• Task statement: Among the records below, count the lines where "General" occurs, and report that total alone.

** Given data follows **

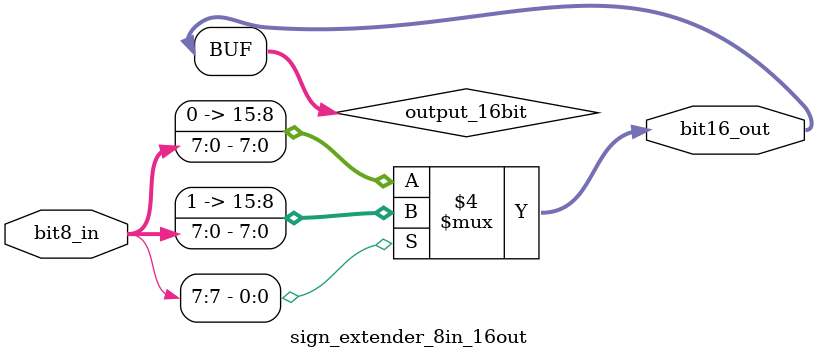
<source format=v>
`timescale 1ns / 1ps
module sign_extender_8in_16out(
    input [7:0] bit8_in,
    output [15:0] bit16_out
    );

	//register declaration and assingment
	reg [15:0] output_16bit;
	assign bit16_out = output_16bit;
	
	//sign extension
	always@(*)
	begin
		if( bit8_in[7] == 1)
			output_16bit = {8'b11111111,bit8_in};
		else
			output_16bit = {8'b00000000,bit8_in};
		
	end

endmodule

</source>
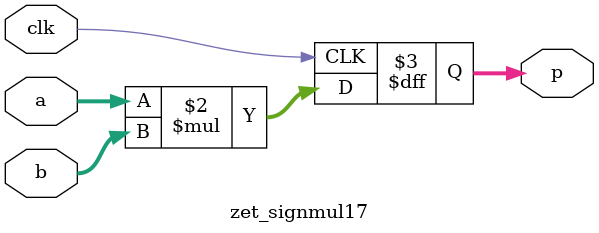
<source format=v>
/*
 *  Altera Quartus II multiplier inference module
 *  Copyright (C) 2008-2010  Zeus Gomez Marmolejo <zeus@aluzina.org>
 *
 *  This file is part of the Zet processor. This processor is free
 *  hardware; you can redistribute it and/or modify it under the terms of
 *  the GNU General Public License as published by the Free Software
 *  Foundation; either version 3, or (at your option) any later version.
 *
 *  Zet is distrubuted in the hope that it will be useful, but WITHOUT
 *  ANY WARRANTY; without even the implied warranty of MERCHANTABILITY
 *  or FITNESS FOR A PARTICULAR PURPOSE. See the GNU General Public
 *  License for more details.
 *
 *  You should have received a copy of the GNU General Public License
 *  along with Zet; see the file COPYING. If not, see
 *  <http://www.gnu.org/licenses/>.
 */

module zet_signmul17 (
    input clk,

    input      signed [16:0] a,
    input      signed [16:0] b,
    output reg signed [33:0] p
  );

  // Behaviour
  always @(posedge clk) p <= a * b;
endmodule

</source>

** End of Given data **
** Given data follows **

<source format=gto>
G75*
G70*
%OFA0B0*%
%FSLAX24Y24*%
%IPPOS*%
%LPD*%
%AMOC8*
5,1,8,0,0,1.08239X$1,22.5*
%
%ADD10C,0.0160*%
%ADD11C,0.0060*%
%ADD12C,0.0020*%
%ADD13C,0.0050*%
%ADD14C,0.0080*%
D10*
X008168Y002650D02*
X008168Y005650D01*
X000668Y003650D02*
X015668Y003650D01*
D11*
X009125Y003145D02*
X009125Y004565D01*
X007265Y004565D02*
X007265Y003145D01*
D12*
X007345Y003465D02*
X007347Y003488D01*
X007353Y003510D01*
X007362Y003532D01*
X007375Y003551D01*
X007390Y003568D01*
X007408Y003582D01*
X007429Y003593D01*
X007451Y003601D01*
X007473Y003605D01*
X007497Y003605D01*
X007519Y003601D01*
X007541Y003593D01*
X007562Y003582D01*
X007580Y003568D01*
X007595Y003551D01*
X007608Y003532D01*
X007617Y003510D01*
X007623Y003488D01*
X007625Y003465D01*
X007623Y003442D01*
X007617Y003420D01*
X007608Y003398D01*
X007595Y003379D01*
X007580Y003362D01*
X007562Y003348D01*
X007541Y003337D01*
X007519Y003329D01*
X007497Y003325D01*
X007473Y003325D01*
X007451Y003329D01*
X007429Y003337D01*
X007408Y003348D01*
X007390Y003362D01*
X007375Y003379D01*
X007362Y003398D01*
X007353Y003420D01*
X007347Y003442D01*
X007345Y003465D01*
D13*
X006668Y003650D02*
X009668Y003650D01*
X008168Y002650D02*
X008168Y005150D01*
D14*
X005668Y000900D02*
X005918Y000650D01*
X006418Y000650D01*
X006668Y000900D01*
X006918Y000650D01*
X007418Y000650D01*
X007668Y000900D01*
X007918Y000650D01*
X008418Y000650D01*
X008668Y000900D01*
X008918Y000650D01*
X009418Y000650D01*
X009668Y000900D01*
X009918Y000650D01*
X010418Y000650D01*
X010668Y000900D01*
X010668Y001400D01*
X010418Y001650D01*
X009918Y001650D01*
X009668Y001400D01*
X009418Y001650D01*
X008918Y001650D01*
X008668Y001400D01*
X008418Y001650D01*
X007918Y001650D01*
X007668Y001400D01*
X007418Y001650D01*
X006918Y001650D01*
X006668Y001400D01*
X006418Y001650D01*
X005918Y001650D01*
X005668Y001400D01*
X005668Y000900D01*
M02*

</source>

** End of Given data **

• Solution to the exercise: 3